Major finding: EGFR induces PKM2 via PKCϵ-mediated NF-κB activation to promote glycolysis and tumor growth.
Mechanism: Monoubiquitinated PKCϵ activates IKKβ, leading to RelA-HIF1-α-driven PKM2 transcription.
Impact: Blockade of components of this EGFR-NF-κB pathway may suppress PKM2-stimulated tumor growth.
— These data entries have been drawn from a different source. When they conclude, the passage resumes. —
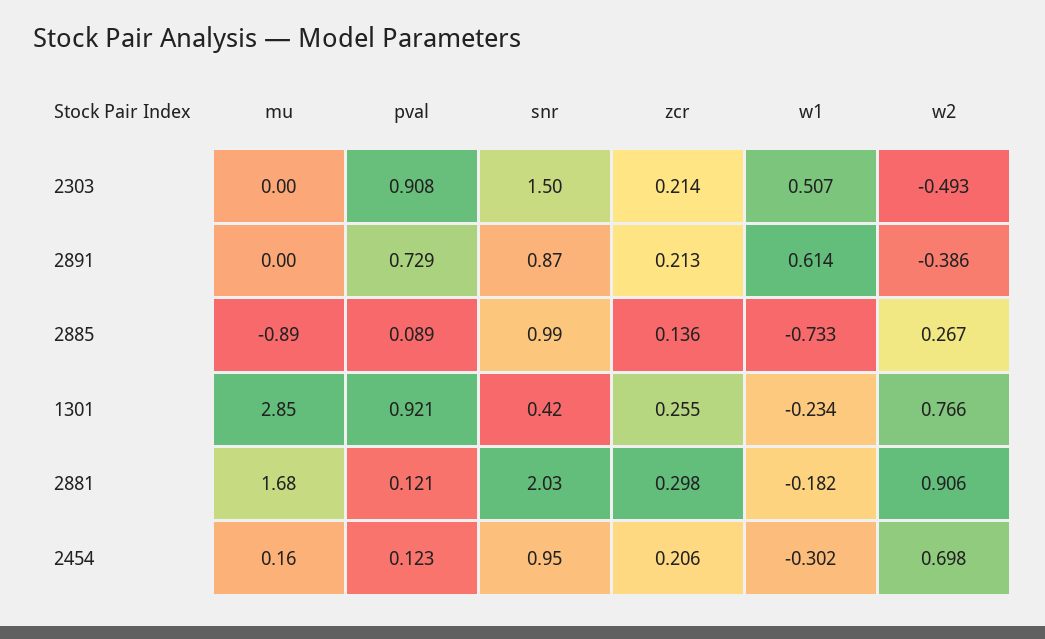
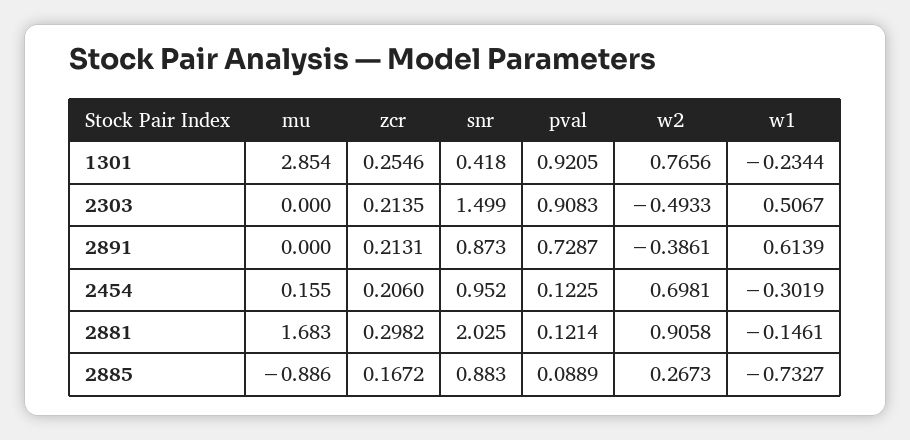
  {
    "mu": {
      "2303": 0,
      "2891": 0,
      "2885": -0.886,
      "1301": 2.854,
      "2881": 1.683,
      "2454": 0.155
    },
    "pval": {
      "2303": 0.9083,
      "2891": 0.7287,
      "2885": 0.0889,
      "1301": 0.9205,
      "2881": 0.1214,
      "2454": 0.1225
    },
    "snr": {
      "2303": 1.499,
      "2891": 0.873,
-     "2885": 0.99,
+     "2885": 0.883,
      "1301": 0.418,
      "2881": 2.025,
      "2454": 0.952
    },
    "zcr": {
      "2303": 0.2135,
      "2891": 0.2131,
-     "2885": 0.136,
+     "2885": 0.1672,
      "1301": 0.2546,
      "2881": 0.2982,
      "2454": 0.206
    },
    "w1": {
      "2303": 0.5067,
      "2891": 0.6139,
      "2885": -0.7327,
      "1301": -0.2344,
-     "2881": -0.182,
+     "2881": -0.1461,
      "2454": -0.3019
    },
    "w2": {
      "2303": -0.4933,
      "2891": -0.3861,
      "2885": 0.2673,
      "1301": 0.7656,
      "2881": 0.9058,
      "2454": 0.6981
    }
  }

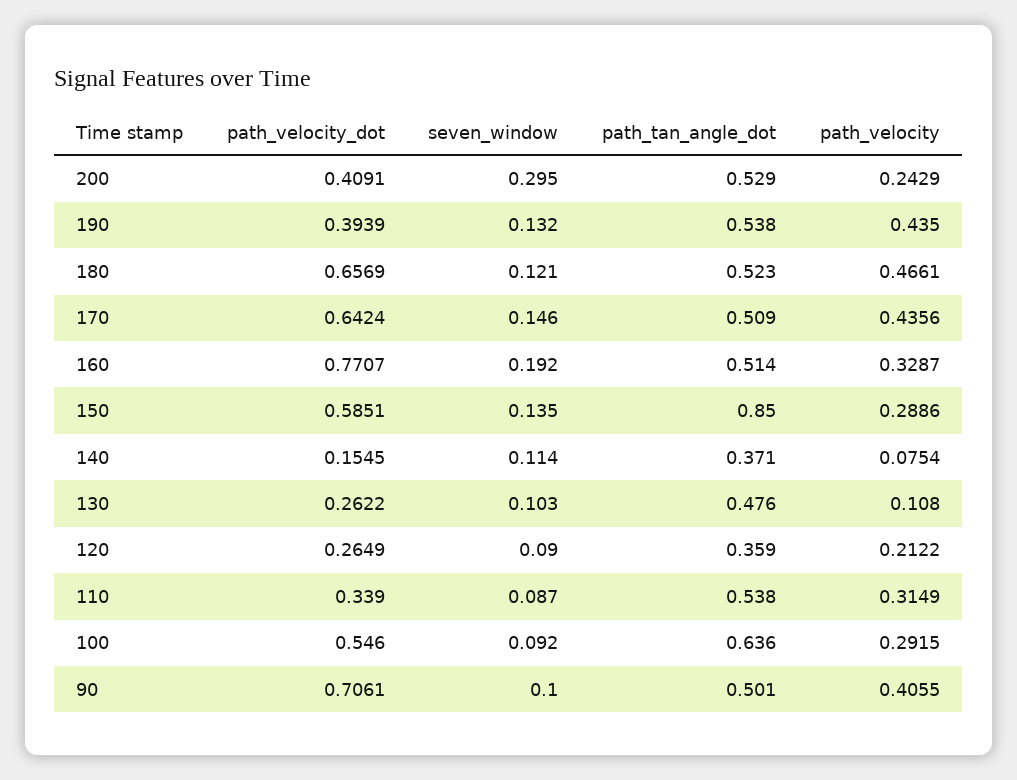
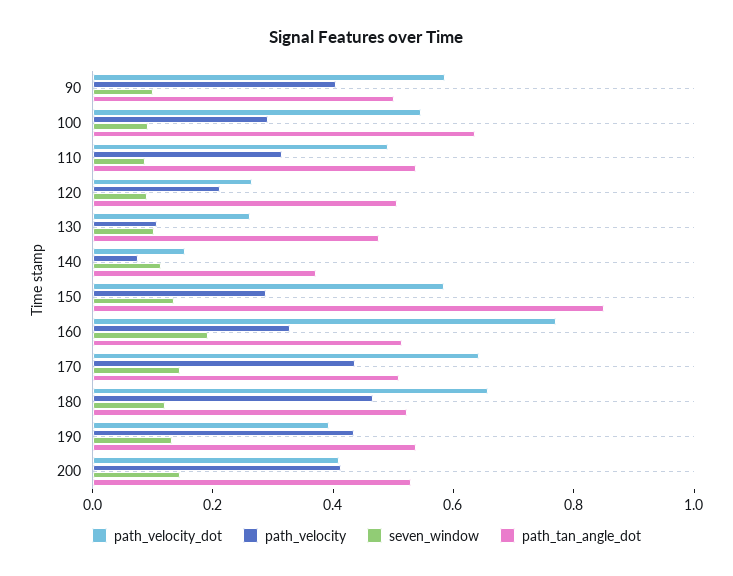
  {
    "path_velocity_dot": {
      "200": 0.4091,
      "190": 0.3939,
      "180": 0.6569,
      "170": 0.6424,
      "160": 0.7707,
      "150": 0.5851,
      "140": 0.1545,
      "130": 0.2622,
      "120": 0.2649,
-     "110": 0.339,
+     "110": 0.5,
      "100": 0.546,
-     "90": 0.7061
+     "90": 0.6
    },
    "seven_window": {
-     "200": 0.295,
+     "200": 0.15,
      "190": 0.132,
      "180": 0.121,
      "170": 0.146,
      "160": 0.192,
      "150": 0.135,
      "140": 0.114,
      "130": 0.103,
      "120": 0.09,
      "110": 0.087,
      "100": 0.092,
      "90": 0.1
    },
    "path_tan_angle_dot": {
      "200": 0.529,
      "190": 0.538,
      "180": 0.523,
      "170": 0.509,
      "160": 0.514,
      "150": 0.85,
      "140": 0.371,
      "130": 0.476,
-     "120": 0.359,
+     "120": 0.5,
      "110": 0.538,
      "100": 0.636,
      "90": 0.501
    },
    "path_velocity": {
-     "200": 0.2429,
+     "200": 0.4,
      "190": 0.435,
      "180": 0.4661,
      "170": 0.4356,
      "160": 0.3287,
      "150": 0.2886,
      "140": 0.0754,
      "130": 0.108,
      "120": 0.2122,
      "110": 0.3149,
      "100": 0.2915,
      "90": 0.4055
    }
  }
Upregulation of the M2 isoform of pyruvate kinase (PKM2) in tumors promotes aerobic glycolysis, resulting in increased proliferation and tumor growth. However, although PKM2 is regulated by alternative splicing, the mechanisms that control PKM2 transcription are unclear. Yang and colleagues investigated whether EGF receptor (EGFR) activation, which is common in human cancers, modulates PKM2 expression. EGFR activation induced PKM2 but not PKM1 mRNA expression in glioblastoma cells; this effect was blocked by protein kinase C (PKC) or NF-κB inhibition, suggesting that these pathways contribute to EGF-stimulated PKM2 expression. In support of this idea, EGF treatment enhanced the activity of inhibitor of κ light polypeptide gene enhancer in B cells, kinase β (IKKβ), which triggers NF-κB activation. Intriguingly, IKKβ activation occurred independently of inflammatory stimuli such as TNF-α and was instead mediated by the novel PKC isoform, PKCϵ, which directly phosphorylated IKKβ at the plasma membrane identifying a distinct mechanism of NF-κB activation. Induction of this pathway was dependent on upstream phospholipase C (PLC) γ1 activity and PKCϵ monoubiquitination in response to EGF, which facilitated PKCϵ interaction with NF-κB essential modulator (NEMO), a critical regulator of IKKβ activation. In addition, PKM2 upregulation required interaction of the NF-κB transcription factor v-rel reticuloendotheliosis viral oncogene homolog A (RelA) with the coactivator hypoxia-inducible factor 1α (HIF-1α) at the PKM promoter. Importantly, depletion of PKM2, RelA, or PKCϵ blocked EGFR-driven aerobic glycolysis and tumor growth in mice. Furthermore, high PKM2 expression levels were correlated with EGFR and IKKβ activity in human glioblastoma samples and were associated with poor patient prognosis, indicating that PKM2 may be a potential biomarker. These results delineate a signaling cascade connecting EGFR to NF-κB activation and suggest that inhibition of components of this pathway may impair cancer cell metabolism and thereby restrict tumor growth.